01 Jun 2023 00:00:00 | Update: 31 May 2023 22:28:15
Ensure social safety net programmes’ benefit for poor

Amid economic volatility the government’s allocation for social safety is reportedly not likely to increase much in the next budget. Social safety programmes are likely to receive Tk1.2 lakh crore which is 15.76 per cent of the total budget of Tk7.61 lakh crore for 2023-24. The allocation is a bit higher than Tk1.13 lakh crore allocated in the current budget. But in the current budget the allocation is 16.75 per cent of the total budget of over Tk6.78 lakh crore. The amount sounds a big allocation but there is a jugglery of figure.

The full allocation doesn’t mean for the poor. Of the total allocation, 35 per cent will go to retired government employees and their families as pensions and national saving certificate interests. The rest of the money will be distributed among the poor. That too is questionable. Because of political interference this entire money doesn’t permeate into the bottom level.

In the current fiscal year (FY23), the government allocated a total of Tk1, 13,576 crore or 2.55 per cent of the Gross Domestic Product (GDP) for the social safety net programmes. Of the allocation, Tk7907 has been earmarked for paying interests of saving tools and Tk28, 037 crore for paying pensions of retired government employees. If the expenditure on the two sub-sectors in question is excluded, the total allocation for the sector stands at Tk77, 632 crore or 1, 74 percent of the GDP.
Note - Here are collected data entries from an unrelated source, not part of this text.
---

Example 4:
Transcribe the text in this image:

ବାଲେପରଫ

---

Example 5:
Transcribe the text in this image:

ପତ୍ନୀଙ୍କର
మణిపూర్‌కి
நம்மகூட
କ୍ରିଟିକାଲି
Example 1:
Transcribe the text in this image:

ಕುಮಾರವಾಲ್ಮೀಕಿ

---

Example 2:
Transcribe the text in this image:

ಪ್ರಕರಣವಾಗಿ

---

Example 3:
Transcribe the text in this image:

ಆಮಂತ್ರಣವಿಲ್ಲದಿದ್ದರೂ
An analysis of five fiscal years including the current one carried out by The Business Post found the similar picture. The International Monetary Fund (IMF) asked the government not to count these two sub-sectors as social safety net expenses as part of its $4.7 billion loan programme for Bangladesh.
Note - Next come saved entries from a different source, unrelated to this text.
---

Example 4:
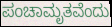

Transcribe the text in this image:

ಪಂಚಾಮೃತವೆಂದು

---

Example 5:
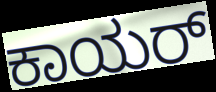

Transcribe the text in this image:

ಕಾಯರ್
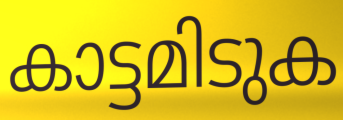
കാട്ടമിടുക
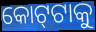
କୋଟ୍‌ଟାକୁ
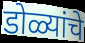
डोळ्यांचे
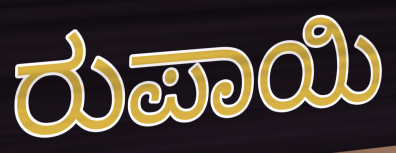
ರುಪಾಯಿ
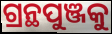
ଗ୍ରନ୍ଥପୁଞ୍ଜକୁ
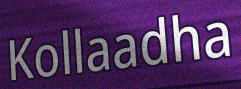
Kollaadha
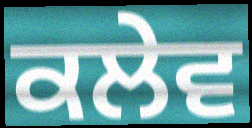
ਕਲੇਵ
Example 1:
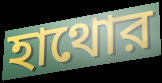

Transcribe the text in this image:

হাথোর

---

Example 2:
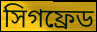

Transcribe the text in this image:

সিগফ্রেড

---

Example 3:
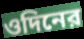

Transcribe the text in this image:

ওদিনের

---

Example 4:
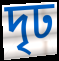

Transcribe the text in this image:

দৃঢ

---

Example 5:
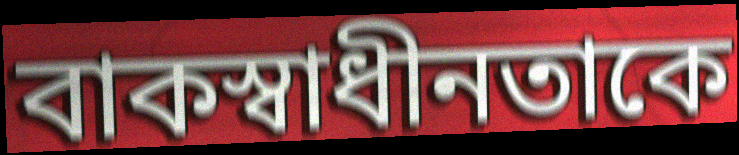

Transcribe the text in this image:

বাকস্বাধীনতাকে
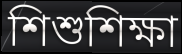
শিশুশিক্ষা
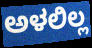
ಅಳಲಿಲ್ಲ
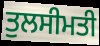
ਤੁਲਸੀਮਤੀ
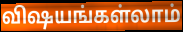
விஷயங்கள்லாம்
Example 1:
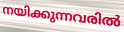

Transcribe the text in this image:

നയിക്കുന്നവരിൽ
Even the World Bank report of 2021 citing BBS data said the eligibility criteria were not met by 26.6 per cent of the beneficiaries of allowance for the elderly and 38.4 per cent of those in employment generation programme. Isn’t it depressing, shocking and incredibly deceptive? What is left then? Who are the beneficiaries?
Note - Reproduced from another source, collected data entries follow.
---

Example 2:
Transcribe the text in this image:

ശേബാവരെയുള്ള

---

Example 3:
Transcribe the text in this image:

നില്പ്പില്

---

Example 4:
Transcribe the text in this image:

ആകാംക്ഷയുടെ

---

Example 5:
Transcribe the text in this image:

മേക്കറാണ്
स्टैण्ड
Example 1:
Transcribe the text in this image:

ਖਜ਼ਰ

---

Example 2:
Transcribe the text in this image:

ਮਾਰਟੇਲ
The social safety programmes are only meant for poor, not for any other sections of the society. The government has 141 social safety net programmes. OMS (Open Market Sale) and VGD (Vulnerable Group Feeding) are not also going to see any rise when amid this economic downturn social safety net programmes are more important than anything else.

Zahid Hussain, former lead economist of the World Bank, Dhaka office, rightly pointed out that there is a tendency of the government to show higher allocation for the social safety net programmes by including the expenditure on pensions, bond interest, or interest payment on stimulus packages. He also said there are many expenses which actually don’t fall under the social security sector but are being shown as its part.

Whatever percentage of the GDP is shown the actual percentage is always less than one percent of the GDP. In our country widows, senior citizens, physically challenged people, pregnant mothers, freedom fighters and retired civil servants are entitled to the benefits of social safety net programmes.

Apart from them, cash-based social security schemes like food for work, cash for work, test relief and food sales in the open market are the part of social safety net programmes.

We think that the social safety net programmes should be redefined by the government so that only the poor, more particularly, the lowest of the low can enjoy the benefit of the scheme. It will also help the government to cushion the blow of the worst inflation the country is facing now.